Docker memory reporting quirks:
The container might appear to grow in memory because the BEAM doesn’t return freed memory to the OS immediately. erlang:memory/0 might show flat usage even when docker stats shows growth. Use recon_alloc from recon:

1> erlang:memory().
2> recon_alloc:memory(allocated_types).

Or top/htop inside the container.

Also worth noting - in practice, each situation can differ subtly. Even when the code pattern looks correct, subtle differences in environment (Docker cgroup limits, filesystem latency, shell behavior, memory allocators, etc.) can cause surprising side effects. In many real-world cases, narrow leaks or zombie processes are hard to trace without access to the specific project, logs, or ability to reproduce the issue under controlled conditions.

zabrane · May 26, 2025, 2:07pm

@vkatsuba Thanks for the debugging framework!

Zombie processes: No lingering processes found:

$ ps aux | grep defunct | grep -v grep

Missing exec: No /bin/sh -c involved - we use direct spawn.

Memory reporting: Erlang memory shows minimal growth (~122KB total), but Docker stats shows significant container memory growth (+15MB).

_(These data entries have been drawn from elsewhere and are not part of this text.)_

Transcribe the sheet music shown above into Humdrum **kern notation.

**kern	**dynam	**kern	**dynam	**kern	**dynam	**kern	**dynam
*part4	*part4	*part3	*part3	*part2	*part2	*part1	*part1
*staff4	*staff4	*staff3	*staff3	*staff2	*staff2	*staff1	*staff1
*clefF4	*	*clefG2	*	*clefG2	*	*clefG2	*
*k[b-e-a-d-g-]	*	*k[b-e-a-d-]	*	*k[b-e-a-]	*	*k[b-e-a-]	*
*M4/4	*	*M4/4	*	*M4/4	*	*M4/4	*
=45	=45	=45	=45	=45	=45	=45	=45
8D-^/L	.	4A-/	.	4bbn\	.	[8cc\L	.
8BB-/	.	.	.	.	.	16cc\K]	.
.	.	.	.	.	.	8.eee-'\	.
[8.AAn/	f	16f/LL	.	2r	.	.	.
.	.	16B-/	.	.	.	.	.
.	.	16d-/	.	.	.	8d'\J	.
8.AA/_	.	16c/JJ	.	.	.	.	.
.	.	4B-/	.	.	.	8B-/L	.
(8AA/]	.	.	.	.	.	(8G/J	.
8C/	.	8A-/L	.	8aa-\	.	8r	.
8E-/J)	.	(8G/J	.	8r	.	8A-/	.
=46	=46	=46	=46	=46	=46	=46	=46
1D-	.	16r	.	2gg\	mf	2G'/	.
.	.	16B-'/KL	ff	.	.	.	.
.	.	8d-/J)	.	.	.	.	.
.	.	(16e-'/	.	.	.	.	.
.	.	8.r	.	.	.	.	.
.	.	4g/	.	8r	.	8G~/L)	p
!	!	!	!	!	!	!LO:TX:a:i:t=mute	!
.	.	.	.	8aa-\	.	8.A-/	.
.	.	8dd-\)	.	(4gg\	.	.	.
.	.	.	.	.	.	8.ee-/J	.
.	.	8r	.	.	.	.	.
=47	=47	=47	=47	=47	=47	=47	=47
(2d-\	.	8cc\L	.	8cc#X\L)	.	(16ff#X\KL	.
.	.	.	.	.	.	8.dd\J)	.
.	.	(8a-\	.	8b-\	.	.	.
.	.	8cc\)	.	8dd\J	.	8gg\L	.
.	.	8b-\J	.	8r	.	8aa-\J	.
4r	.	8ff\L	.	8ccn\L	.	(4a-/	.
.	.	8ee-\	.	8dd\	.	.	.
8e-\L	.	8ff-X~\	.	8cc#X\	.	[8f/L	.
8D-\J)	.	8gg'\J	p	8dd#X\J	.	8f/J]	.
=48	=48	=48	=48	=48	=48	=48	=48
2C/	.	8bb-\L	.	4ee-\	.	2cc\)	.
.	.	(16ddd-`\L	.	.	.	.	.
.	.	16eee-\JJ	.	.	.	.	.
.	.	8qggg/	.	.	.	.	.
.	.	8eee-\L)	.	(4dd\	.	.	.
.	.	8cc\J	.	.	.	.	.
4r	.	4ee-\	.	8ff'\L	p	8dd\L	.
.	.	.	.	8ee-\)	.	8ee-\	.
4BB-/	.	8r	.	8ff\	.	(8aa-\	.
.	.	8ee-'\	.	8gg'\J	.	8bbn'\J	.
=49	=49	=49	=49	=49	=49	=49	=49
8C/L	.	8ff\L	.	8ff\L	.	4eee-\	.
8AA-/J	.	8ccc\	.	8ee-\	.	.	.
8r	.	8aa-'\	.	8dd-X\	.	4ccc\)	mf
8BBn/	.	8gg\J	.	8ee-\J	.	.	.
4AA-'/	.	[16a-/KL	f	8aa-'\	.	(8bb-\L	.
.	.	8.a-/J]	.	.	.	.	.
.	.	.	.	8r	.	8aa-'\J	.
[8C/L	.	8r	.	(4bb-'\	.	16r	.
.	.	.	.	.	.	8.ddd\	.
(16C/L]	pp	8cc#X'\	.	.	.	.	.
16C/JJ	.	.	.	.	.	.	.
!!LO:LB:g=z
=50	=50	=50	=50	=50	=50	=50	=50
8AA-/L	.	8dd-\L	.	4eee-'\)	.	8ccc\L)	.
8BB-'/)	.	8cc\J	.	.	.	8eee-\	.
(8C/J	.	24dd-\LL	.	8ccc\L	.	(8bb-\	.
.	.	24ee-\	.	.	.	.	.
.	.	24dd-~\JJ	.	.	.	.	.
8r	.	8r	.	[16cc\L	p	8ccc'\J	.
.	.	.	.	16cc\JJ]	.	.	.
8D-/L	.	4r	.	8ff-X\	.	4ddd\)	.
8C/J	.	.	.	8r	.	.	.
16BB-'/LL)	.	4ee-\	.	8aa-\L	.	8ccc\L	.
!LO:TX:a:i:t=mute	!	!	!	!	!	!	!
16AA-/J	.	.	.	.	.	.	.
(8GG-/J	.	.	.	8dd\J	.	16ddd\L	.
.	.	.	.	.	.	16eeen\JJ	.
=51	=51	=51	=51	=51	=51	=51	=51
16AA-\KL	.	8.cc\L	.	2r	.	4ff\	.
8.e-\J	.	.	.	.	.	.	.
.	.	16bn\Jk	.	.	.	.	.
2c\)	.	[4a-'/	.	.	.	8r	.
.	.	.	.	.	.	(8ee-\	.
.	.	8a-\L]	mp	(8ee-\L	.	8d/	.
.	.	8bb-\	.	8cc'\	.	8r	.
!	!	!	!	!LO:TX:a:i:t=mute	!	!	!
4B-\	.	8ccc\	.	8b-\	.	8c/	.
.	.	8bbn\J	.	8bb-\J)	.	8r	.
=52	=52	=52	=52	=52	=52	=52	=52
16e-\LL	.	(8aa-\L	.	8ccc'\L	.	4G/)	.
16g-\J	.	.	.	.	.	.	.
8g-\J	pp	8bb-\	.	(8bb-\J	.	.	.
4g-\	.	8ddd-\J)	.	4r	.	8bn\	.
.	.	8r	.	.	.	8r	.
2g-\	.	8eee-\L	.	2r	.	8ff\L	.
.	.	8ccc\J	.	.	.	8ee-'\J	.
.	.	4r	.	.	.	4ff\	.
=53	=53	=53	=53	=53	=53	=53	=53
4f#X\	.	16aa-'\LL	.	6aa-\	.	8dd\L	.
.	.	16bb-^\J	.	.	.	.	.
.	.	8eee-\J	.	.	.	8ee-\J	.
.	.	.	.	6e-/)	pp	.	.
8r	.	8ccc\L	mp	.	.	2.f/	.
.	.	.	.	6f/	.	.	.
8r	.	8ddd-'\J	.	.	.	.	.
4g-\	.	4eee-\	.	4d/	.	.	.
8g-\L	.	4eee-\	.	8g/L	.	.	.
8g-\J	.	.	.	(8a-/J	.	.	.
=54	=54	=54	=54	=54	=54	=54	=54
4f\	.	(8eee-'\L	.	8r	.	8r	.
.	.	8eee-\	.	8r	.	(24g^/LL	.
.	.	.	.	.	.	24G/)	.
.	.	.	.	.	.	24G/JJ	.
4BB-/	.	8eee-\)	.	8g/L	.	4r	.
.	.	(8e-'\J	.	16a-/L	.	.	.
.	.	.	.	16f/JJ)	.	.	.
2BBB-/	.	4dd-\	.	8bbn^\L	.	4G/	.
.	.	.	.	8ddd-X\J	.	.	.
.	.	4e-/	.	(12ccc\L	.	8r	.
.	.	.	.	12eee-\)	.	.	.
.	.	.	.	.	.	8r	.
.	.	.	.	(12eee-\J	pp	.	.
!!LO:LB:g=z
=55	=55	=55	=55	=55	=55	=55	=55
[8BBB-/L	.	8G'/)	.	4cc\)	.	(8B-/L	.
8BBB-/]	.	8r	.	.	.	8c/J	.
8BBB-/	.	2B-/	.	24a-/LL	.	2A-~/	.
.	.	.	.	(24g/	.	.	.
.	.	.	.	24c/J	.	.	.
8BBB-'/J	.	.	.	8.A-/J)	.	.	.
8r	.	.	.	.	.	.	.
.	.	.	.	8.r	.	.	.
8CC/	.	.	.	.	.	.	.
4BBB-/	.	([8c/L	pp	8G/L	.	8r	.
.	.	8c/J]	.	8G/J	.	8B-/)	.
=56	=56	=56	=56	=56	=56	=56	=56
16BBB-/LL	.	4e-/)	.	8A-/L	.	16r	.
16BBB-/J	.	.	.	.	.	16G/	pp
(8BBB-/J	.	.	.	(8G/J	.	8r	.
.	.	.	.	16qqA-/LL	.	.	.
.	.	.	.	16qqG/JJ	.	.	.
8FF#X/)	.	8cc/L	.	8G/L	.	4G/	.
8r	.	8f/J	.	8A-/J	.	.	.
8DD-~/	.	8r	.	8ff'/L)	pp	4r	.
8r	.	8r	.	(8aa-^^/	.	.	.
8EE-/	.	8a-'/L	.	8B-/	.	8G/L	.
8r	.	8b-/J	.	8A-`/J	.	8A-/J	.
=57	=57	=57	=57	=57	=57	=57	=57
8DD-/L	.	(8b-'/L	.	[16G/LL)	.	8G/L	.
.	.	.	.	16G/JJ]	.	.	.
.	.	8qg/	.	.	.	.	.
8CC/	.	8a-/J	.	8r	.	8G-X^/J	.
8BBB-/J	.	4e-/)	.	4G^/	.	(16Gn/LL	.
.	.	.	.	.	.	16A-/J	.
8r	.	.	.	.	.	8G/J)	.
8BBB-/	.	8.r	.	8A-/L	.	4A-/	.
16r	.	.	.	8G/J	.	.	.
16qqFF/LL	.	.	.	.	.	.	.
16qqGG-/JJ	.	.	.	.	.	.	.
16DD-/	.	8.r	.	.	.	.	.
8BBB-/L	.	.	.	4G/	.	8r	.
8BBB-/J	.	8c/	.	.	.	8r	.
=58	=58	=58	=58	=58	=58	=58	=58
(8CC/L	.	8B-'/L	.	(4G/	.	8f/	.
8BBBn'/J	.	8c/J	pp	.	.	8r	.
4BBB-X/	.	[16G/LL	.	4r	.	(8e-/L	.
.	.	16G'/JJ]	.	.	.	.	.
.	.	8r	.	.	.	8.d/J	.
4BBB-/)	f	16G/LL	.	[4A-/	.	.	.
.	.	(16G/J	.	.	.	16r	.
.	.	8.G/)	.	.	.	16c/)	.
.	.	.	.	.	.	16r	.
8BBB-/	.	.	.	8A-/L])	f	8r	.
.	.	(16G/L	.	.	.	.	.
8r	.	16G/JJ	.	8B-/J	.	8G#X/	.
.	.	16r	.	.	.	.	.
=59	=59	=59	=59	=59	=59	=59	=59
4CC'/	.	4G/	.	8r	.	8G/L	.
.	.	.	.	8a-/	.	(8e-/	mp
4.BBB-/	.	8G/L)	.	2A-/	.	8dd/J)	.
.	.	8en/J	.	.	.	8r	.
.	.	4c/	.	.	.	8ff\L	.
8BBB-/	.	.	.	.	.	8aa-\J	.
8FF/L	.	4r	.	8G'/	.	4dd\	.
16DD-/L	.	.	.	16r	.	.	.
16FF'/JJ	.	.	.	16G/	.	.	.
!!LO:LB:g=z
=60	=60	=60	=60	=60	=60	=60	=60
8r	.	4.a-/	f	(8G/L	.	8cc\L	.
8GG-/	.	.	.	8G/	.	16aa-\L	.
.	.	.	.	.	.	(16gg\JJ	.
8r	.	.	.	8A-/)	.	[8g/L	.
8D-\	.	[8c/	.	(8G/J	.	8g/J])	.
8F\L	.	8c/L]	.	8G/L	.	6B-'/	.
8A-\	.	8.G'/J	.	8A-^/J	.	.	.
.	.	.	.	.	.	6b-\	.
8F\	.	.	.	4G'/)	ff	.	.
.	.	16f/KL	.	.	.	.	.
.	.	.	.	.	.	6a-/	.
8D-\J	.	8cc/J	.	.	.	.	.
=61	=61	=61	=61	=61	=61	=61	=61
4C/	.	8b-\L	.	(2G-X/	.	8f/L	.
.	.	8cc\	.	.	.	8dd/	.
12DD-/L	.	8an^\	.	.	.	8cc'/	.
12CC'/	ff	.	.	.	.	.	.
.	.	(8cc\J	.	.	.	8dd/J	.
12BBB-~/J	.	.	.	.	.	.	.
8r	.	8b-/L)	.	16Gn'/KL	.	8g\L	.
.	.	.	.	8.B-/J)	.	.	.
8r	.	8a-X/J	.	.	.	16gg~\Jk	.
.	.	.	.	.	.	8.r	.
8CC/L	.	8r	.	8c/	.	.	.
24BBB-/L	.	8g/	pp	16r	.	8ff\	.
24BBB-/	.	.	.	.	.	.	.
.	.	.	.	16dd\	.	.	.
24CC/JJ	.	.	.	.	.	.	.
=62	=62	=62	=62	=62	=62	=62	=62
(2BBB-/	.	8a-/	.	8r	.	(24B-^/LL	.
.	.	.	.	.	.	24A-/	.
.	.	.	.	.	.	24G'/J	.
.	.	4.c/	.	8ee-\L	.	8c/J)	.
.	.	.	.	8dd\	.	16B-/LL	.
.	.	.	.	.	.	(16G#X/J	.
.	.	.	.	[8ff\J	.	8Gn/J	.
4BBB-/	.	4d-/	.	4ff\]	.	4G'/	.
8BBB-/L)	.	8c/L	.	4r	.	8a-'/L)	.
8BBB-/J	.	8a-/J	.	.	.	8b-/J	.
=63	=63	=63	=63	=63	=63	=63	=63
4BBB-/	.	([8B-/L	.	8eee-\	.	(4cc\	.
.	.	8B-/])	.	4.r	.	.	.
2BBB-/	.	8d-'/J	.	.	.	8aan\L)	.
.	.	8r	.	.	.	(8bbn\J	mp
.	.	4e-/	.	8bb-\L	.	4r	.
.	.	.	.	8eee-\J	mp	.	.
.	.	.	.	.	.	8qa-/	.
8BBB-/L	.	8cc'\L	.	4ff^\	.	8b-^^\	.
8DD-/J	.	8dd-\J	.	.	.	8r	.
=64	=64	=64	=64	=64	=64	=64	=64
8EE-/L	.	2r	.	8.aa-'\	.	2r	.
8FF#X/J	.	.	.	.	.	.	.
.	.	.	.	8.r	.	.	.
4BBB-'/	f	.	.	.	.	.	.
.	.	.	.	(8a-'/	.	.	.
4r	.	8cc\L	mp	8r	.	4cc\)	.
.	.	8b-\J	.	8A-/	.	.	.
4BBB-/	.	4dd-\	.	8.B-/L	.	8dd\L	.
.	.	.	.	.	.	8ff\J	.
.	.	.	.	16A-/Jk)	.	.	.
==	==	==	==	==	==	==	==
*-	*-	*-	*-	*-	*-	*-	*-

This suggests the issue might be at the OS/container level rather than within the BEAM.

Before conversion:

1> erlang:memory().
[{total,18326656},
 {processes,1956224},
 {processes_used,1953480},
 {system,16370432},
 {atom,457647},
 {atom_used,457647},
 {binary,98488},
 {code,9799791},
 {ets,829720}]
2> recon_alloc:memory(allocated_types).
[{binary_alloc,720896},
 {driver_alloc,196608},
 {eheap_alloc,3334144},
 {ets_alloc,1179648},
 {fix_alloc,720896},
 {ll_alloc,6291456},
 {sl_alloc,196608},
 {std_alloc,1769472},
 {temp_alloc,393216}]

After conversion:

1> erlang:memory().
[{total,18448840},
 {processes,1984656},
 {processes_used,1982936},
 {system,16464184},
 {atom,459404},
 {atom_used,459404},
 {binary,135952},
 {code,9840759},
 {ets,830712}]
2> recon_alloc:memory(allocated_types).
[{binary_alloc,1245184},
 {driver_alloc,196608},
 {eheap_alloc,3334144},
 {ets_alloc,1179648},
 {fix_alloc,720896},
 {ll_alloc,6291456},
 {sl_alloc,196608},
 {std_alloc,1769472},
 {temp_alloc,393216}]

The disconnect between stable Erlang memory and growing Docker memory suggests either:

The external image conversion tool is leaving artifacts in the container filesystem
Docker’s memory accounting is including cached/buffered data that’s not being released

Will investigate Docker-specific memory behavior next.

zabrane · May 26, 2025, 11:04pm

Hi all,

Just wanted to follow up on my earlier post about memory growth in Docker when using open_port to call external image conversion tools.

Root Cause Found:
The issue wasn’t a memory leak in Erlang or the external processes - it was Linux filesystem cache being held within Docker container memory limits. Even though this cache should be reclaimable, Docker’s memory accounting was preventing normal kernel cache management from working properly.

Solution:

# From the Docker host:
docker exec <container> echo 3 > /proc/sys/vm/drop_caches

# or (they are equivalent):
docker 3 > /proc/sys/vm/drop_caches

This command completely frees all accumulated cache memory. We can now process hundreds of images with minimal memory growth, and periodically drop caches when needed.

Key Insight:
What appeared to be a memory leak was actually normal filesystem caching that couldn’t be automatically reclaimed due to container memory limits. The docker exec approach provides the necessary privileges to trigger cache cleanup.

Implementation:
I’m currently thinking of using this approach (more a hack than a solution) to automatically drop caches when memory usage gets high:

#!/bin/bash
while true; do
    MEMORY=$(docker stats <container> --no-stream --format "{{.MemUsage}}" | cut -d'/' -f1 | sed 's/MiB//')
    [ "$MEMORY" -gt 1024 ] && docker exec <container> echo 3 > /proc/sys/vm/drop_caches
    sleep XXXXX
done

Question for the community:

Does anyone know a more elegant way to trigger cache drops, or is calling docker exec from the host the most reliable approach? I’m curious if there are other techniques people have used for managing container memory pressure.

Thanks again to @vkatsuba for the excellent debugging guidance that led me down the right path with systematic elimination of potential causes!